Provided records: Begin
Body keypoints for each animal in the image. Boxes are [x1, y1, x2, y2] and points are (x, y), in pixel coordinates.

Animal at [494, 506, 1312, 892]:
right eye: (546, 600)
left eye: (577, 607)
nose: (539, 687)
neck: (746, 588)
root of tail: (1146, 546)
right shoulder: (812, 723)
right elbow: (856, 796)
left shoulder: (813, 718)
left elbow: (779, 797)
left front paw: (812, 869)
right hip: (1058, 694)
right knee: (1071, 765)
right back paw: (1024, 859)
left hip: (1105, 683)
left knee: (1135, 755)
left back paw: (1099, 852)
Provided records: End
Provided records: Begin
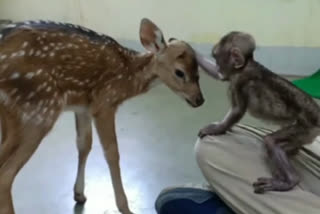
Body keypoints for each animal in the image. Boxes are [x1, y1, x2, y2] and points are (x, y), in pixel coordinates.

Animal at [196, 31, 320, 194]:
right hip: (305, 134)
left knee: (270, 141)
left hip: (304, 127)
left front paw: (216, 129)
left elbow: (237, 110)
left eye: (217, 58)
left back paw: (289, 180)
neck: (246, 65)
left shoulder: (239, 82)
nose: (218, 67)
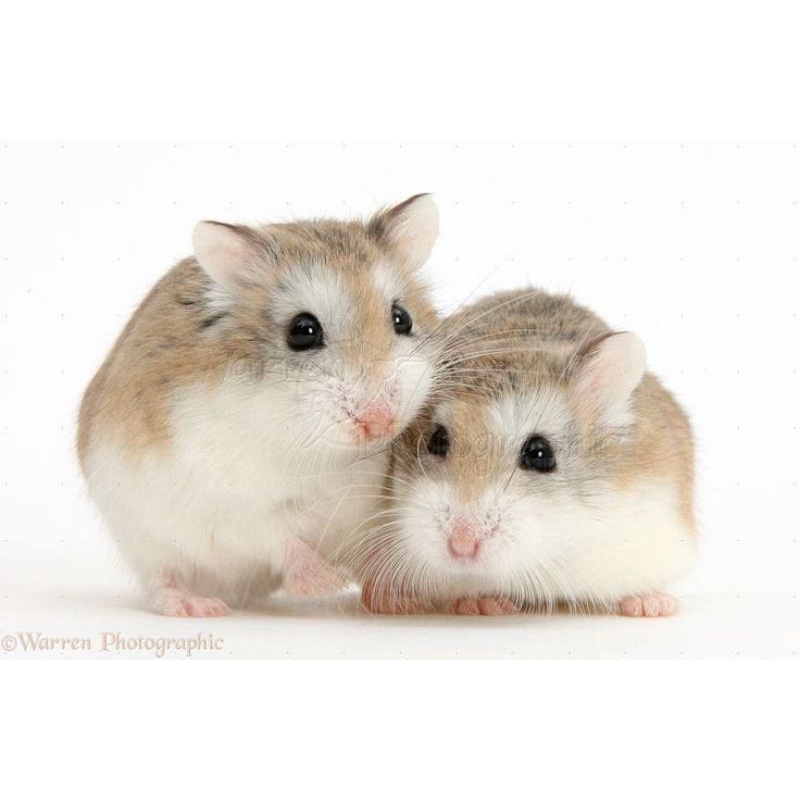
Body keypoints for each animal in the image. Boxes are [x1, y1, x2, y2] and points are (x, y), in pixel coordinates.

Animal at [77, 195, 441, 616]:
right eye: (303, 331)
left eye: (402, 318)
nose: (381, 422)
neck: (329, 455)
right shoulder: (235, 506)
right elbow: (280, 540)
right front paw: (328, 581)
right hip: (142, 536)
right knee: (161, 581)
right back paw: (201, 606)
Provided records: End
→ **Problem description**
For each line above that contains "shoulder", add one to a count, then state only the final number.

→ **Task output**
4